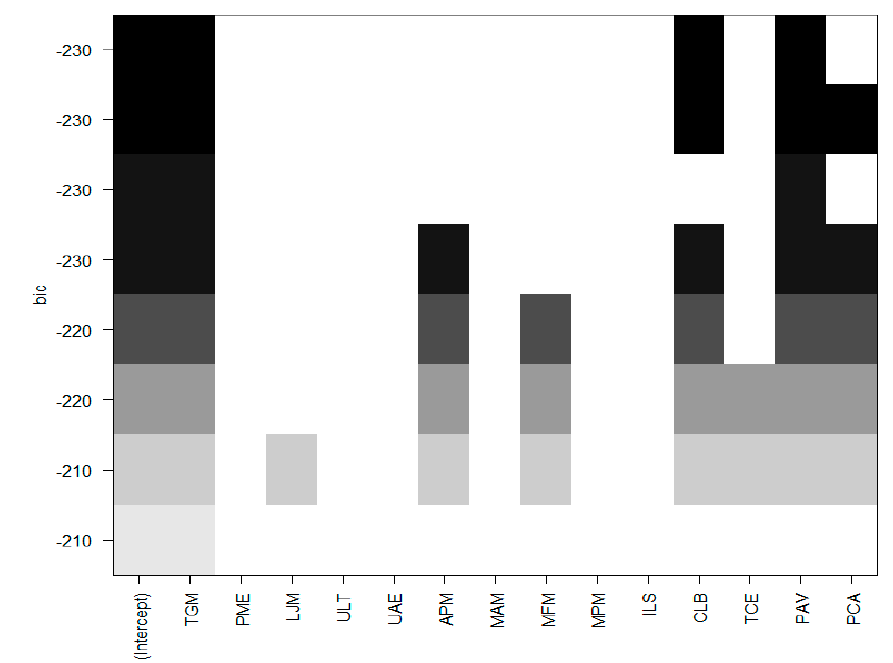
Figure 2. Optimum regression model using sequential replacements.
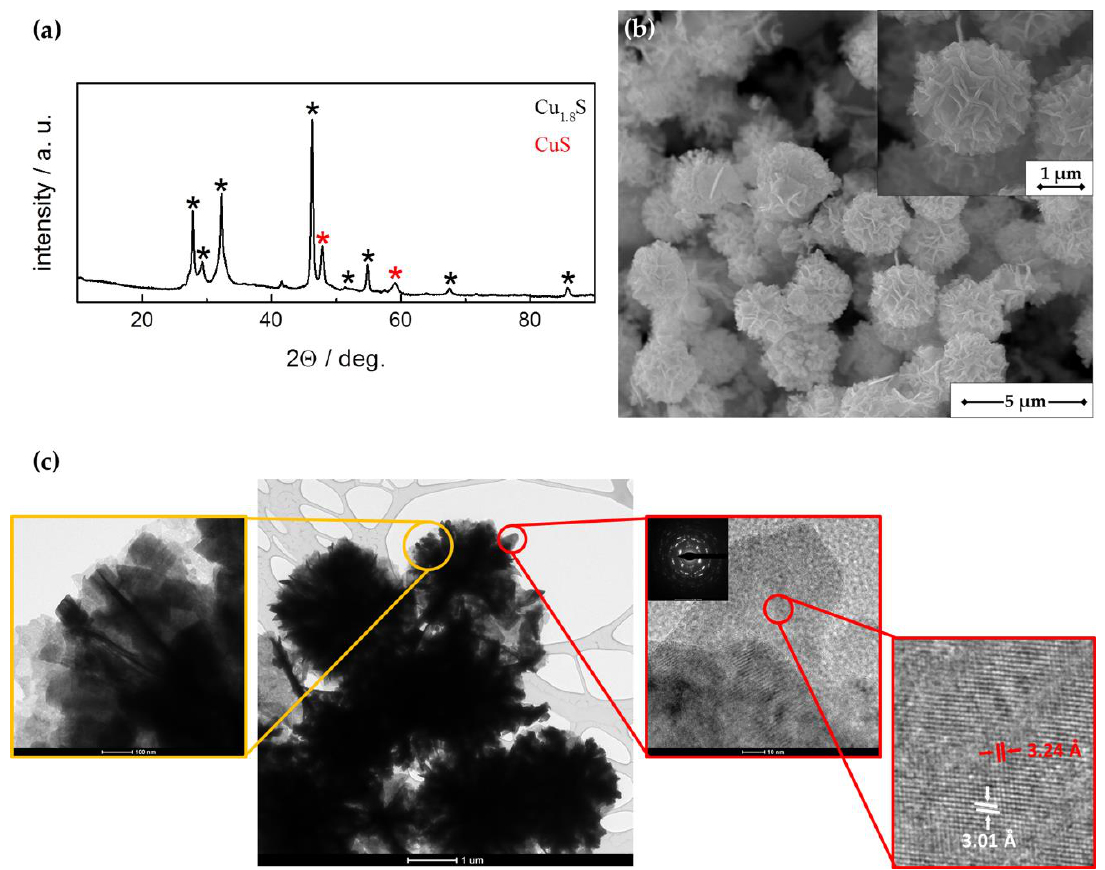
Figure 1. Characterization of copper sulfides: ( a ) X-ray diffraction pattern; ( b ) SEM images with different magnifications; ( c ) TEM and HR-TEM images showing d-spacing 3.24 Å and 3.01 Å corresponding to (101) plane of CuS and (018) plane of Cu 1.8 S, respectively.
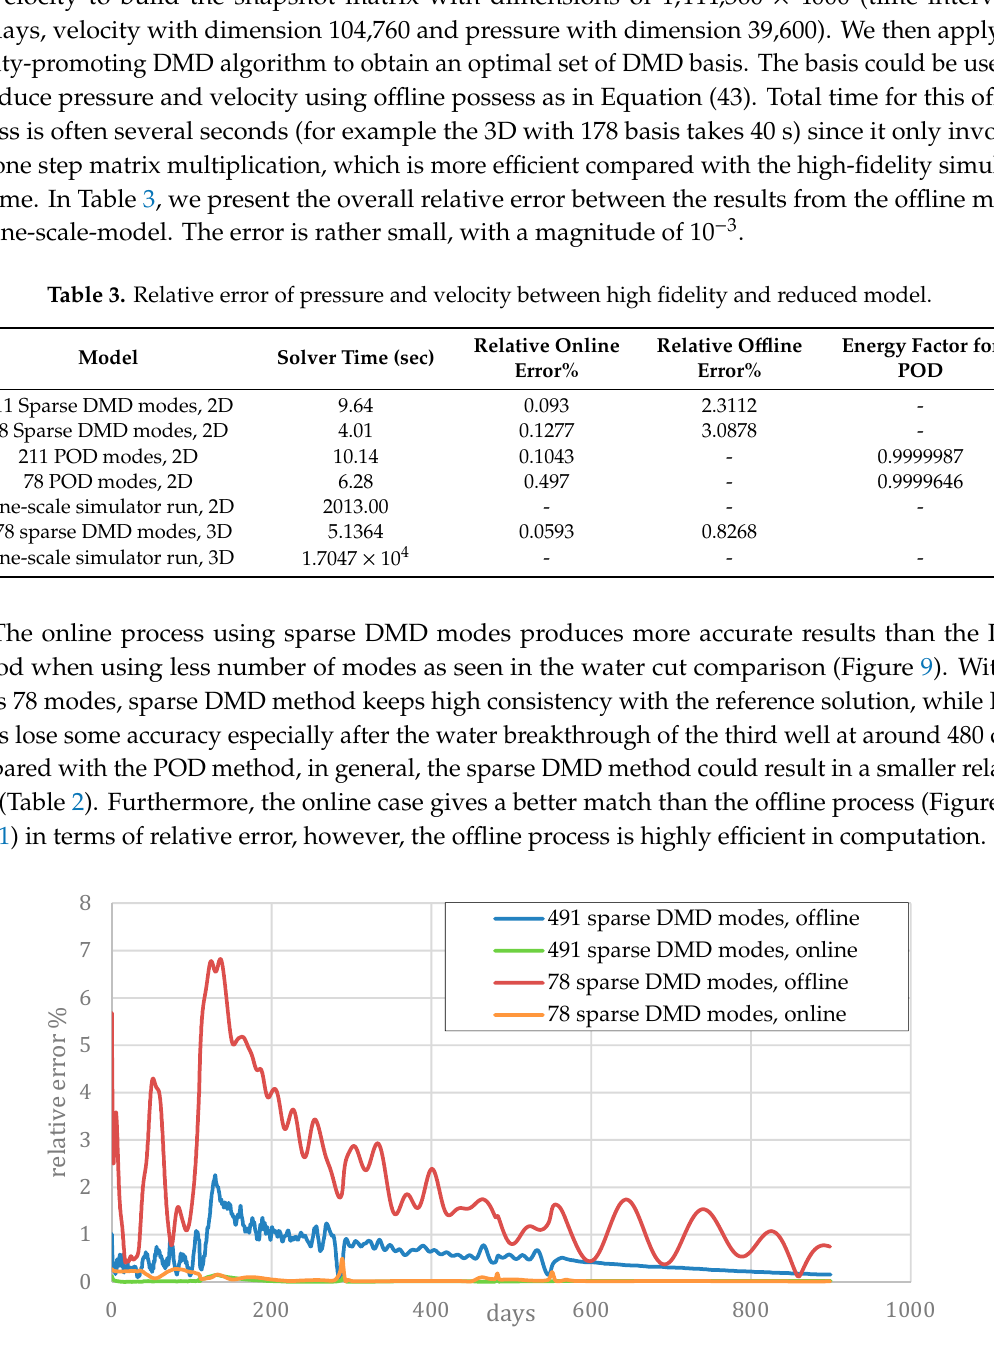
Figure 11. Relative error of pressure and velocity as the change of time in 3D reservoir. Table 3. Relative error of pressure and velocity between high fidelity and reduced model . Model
++++++
→ **TASK REQUIREMENTS**: Go through the data and return each line where the word "model" appears.

→ **ANSWER BOX**:
Figure 2. Optimum regression model using sequential replacements.
Figure 11. Relative error of pressure and velocity as the change of time in 3D reservoir. Table 3. Relative error of pressure and velocity between high fidelity and reduced model . Model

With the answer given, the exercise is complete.